The economy a key focus for the 2023 election, Infometrics Misery Index shows
The economy is a key focus for the 2023 general election, with the high cost of living the most crucial reason the incumbent government could be viewed poorly by Kiwi voters, according to a new Infometrics analysis.
The Infometrics Misery Index suggests a more challenging economic environment for the incumbent government to retain power, having witnessed one of the worst changes in inflation in the last half-century.
The Misery Index, which examines the changes in economic trends in the latest electoral cycle and how these changes might influence how Kiwi households cast their votes, showed a weakly positive result of 0.6 over the 2020-23 period, within the +5 to -5 range in the index.

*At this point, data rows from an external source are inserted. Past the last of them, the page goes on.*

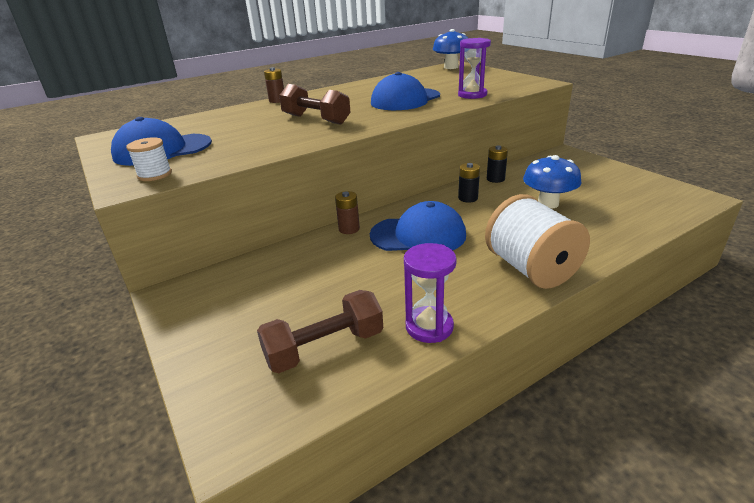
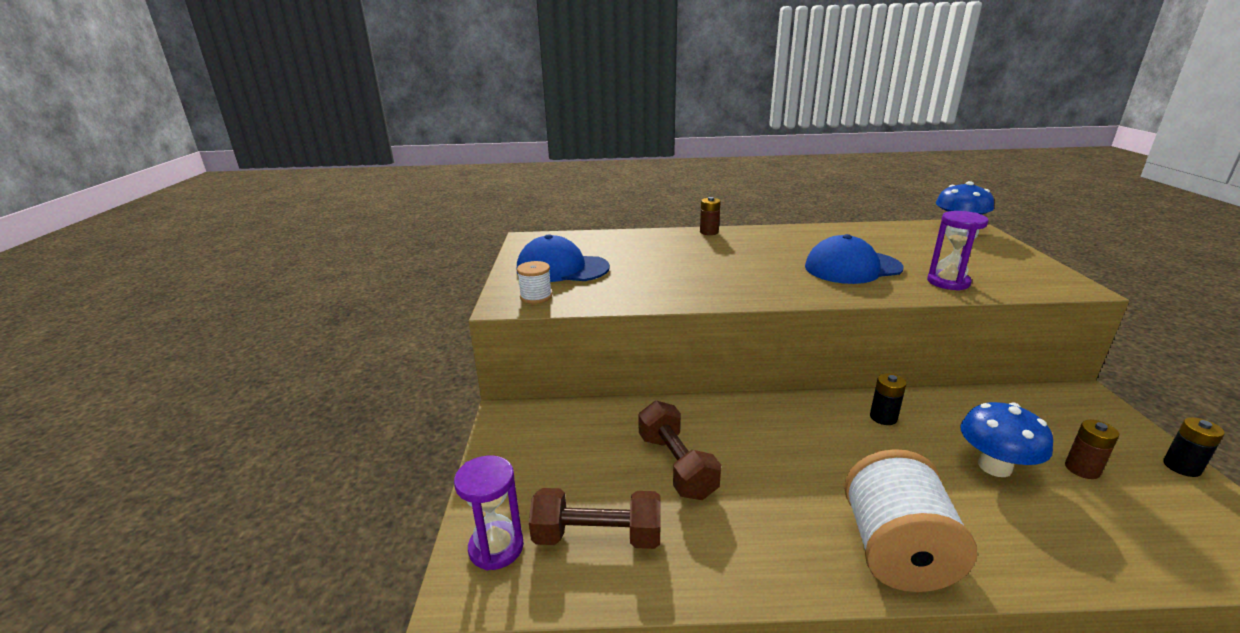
camera: 30 degrees right, 5 degrees down
(316, 119) = (728, 270): brown dumbbell -> brown dumbbell (676, 466)
(349, 229) = (713, 407): brown battery -> brown battery (1082, 469)
(418, 235) = (784, 445): blue cap -> none
(429, 327) = (715, 567): purple hourglass -> purple hourglass (496, 547)
(495, 179) = (943, 402): black battery -> black battery (1181, 467)

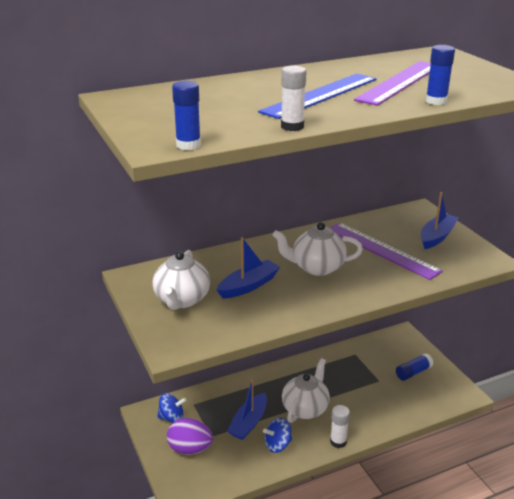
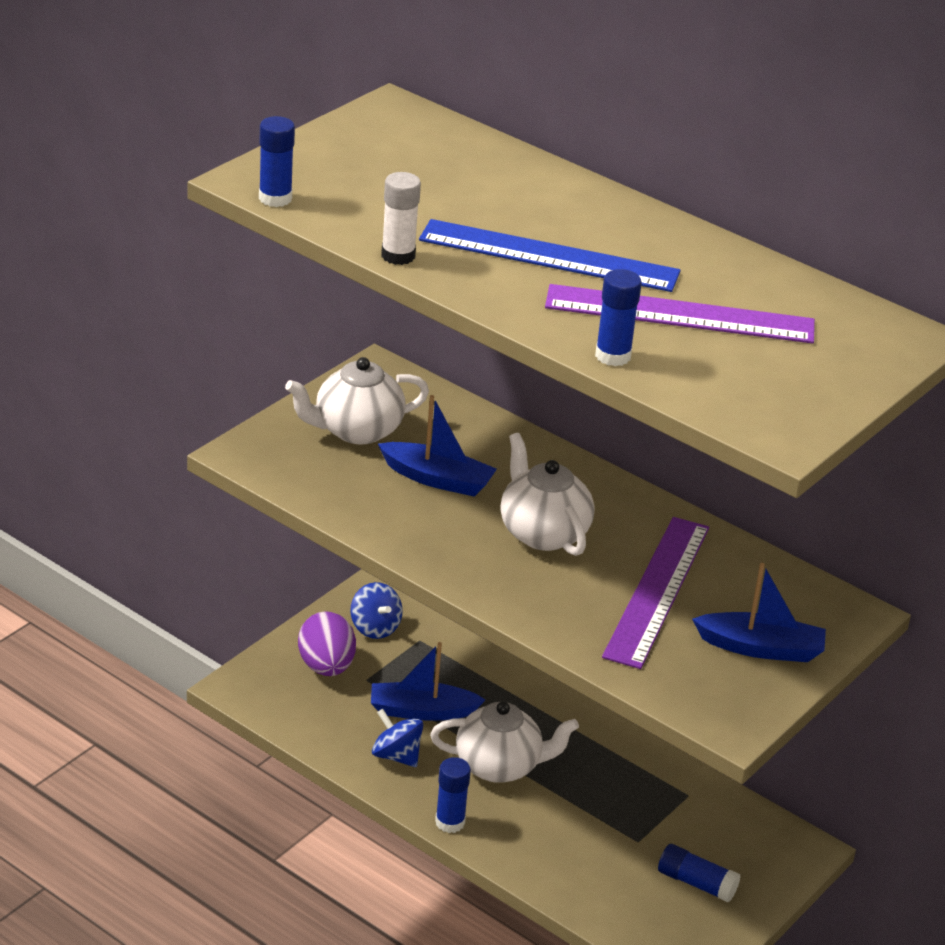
camera: 60 degrees right, 5 degrees up
(338, 442) = (450, 822): white glue stick -> blue glue stick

Stronger economic changes usually indicate that an incumbent government would be retained, and worse economic changes would suggest the incumbent is removed.
“Although the aggregate Misery Index score is positive, the result has one of the wider ranges in scores,” said Brad Olsen (pictured above), Informatics CEO and principal economist. “Despite various sides of the political divide either glossing up or drumming down economic trends, the reality shows that economic outcomes have been decidedly mixed.”
Olsen noted that the high cost of living has been ranked as the most important issue for New Zealanders in several public polls.
“Infometrics analysis shows that, since June 2020, average household costs (excluding mortgage repayments) have increased by around $240 per week, according to average household spending and the consumer price index (CPI),” he said.
The Infometrics analysis also noted how moderate economic performance has concealed bigger economic shifts.
The underemployment rate is currently near record lows at 3.6%. Economic activity has also been stronger in recent years as the economy bounced back from the challenges of the pandemic.
However, inflation in New Zealand peaked at 7.3%pa in 2022, which was the “third-worst inflationary change since the 1970s during a period of government,” Olsen said, adding that this rapid rise in inflation “came after more than a decade of price stability with much more lower price increases.”
The Infometrics economist said the deterioration in the current account balance (as a share of GDP) has been similarly rapid, increasing from -0.9% of GDP at the end of the 2020 term of government to a peak of -8.8% at the end of last year.
“It has recovered only slightly, to -7.5% of GDP, in the most recent data to June 2023,” Olsen said.